**GOAL OF THE EXERCISE:** Copy out the items from their beginning through the line that contains "node [color=grey40 fillcolor=white", with the pictures left out.
____________________
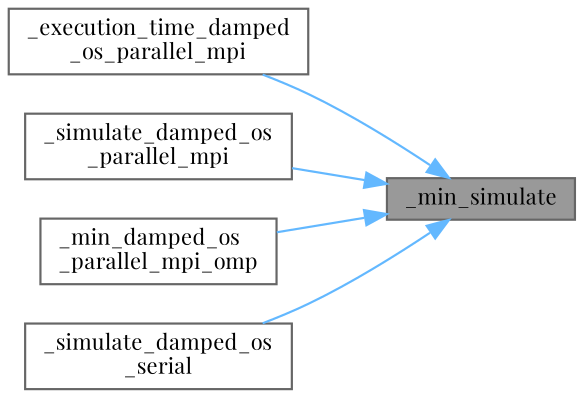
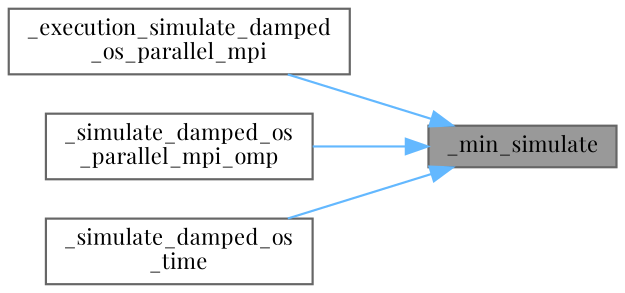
  digraph {
    fontname="Playfair Display"
    rankdir=RL
    node [color=grey40 fillcolor=white fontname="Playfair Display" fontsize=10 shape=box style=filled]
    edge [color=steelblue1 dir=back fontname="Playfair Display" fontsize=10 labelfontname=Helvetica labelfontsize=10 style=solid]
    n1 [color=gray40 fillcolor=grey60 fontcolor=black height=0.2 label=_min_simulate width=0.4]
-   n2 [height=0.2 label="_execution_time_damped\l_os_parallel_mpi" width=0.4]
-   n3 [height=0.2 label="_simulate_damped_os\l_parallel_mpi" width=0.4]
-   n4 [height=0.2 label="_min_damped_os\l_parallel_mpi_omp" width=0.4]
-   n5 [height=0.2 label="_simulate_damped_os\l_serial" width=0.4]
+   n2 [height=0.2 label="_execution_simulate_damped\l_os_parallel_mpi" width=0.4]
+   n4 [height=0.2 label="_simulate_damped_os\l_parallel_mpi_omp" width=0.4]
+   n5 [height=0.2 label="_simulate_damped_os\l_time" width=0.4]
    n1 -> n2
-   n1 -> n3
    n1 -> n4
    n1 -> n5
  }
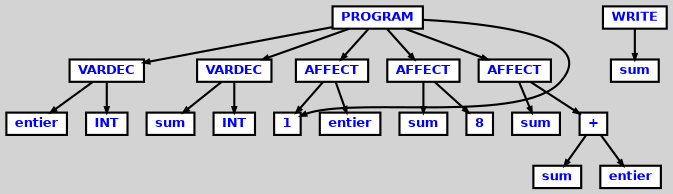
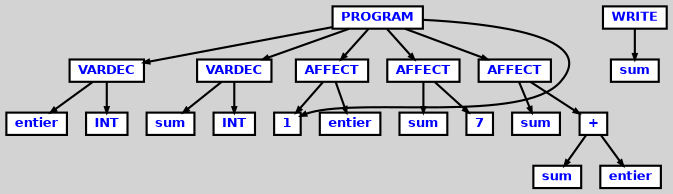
  digraph {
    bgcolor=lightgrey
    ordering=out
    ranksep=.4
    node [color=black fillcolor=white fixedsize=false fontcolor=blue fontname="Helvetica-bold" fontsize=12 shape=box style="filled, solid, bold"]
    edge [arrowsize=.5 color=black style=bold]
    n1 [height=.25 label=PROGRAM width=.25]
    n2 [height=.25 label=VARDEC width=.25]
    n3 [height=.25 label=VARDEC width=.25]
    n4 [height=.25 label=AFFECT width=.25]
    n5 [height=.25 label=AFFECT width=.25]
    n6 [height=.25 label=AFFECT width=.25]
    n7 [height=.25 label=1 width=.25]
    n8 [height=.25 label=entier width=.25]
    n9 [height=.25 label=INT width=.25]
    n10 [height=.25 label=sum width=.25]
    n11 [height=.25 label=INT width=.25]
    n12 [height=.25 label=entier width=.25]
    n13 [height=.25 label=sum width=.25]
-   n14 [height=.25 label=8 width=.25]
+   n14 [height=.25 label=7 width=.25]
    n15 [height=.25 label=sum width=.25]
    n16 [height=.25 label="+" width=.25]
    n17 [height=.25 label=WRITE width=.25]
    n18 [height=.25 label=sum width=.25]
    n19 [height=.25 label=sum width=.25]
    n20 [height=.25 label=entier width=.25]
    n1 -> n2
    n1 -> n3
    n1 -> n4
    n1 -> n5
    n1 -> n6
    n1 -> n7
    n2 -> n8
    n2 -> n9
    n3 -> n10
    n3 -> n11
    n4 -> n7
    n4 -> n12
    n5 -> n13
    n5 -> n14
    n6 -> n15
    n6 -> n16
    n16 -> n19
    n16 -> n20
    n17 -> n18
  }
____________________
**THE COMPLETED TASK:**
  digraph {
    fontname="Playfair Display"
    rankdir=RL
    node [color=grey40 fillcolor=white fontname="Playfair Display" fontsize=10 shape=box style=filled]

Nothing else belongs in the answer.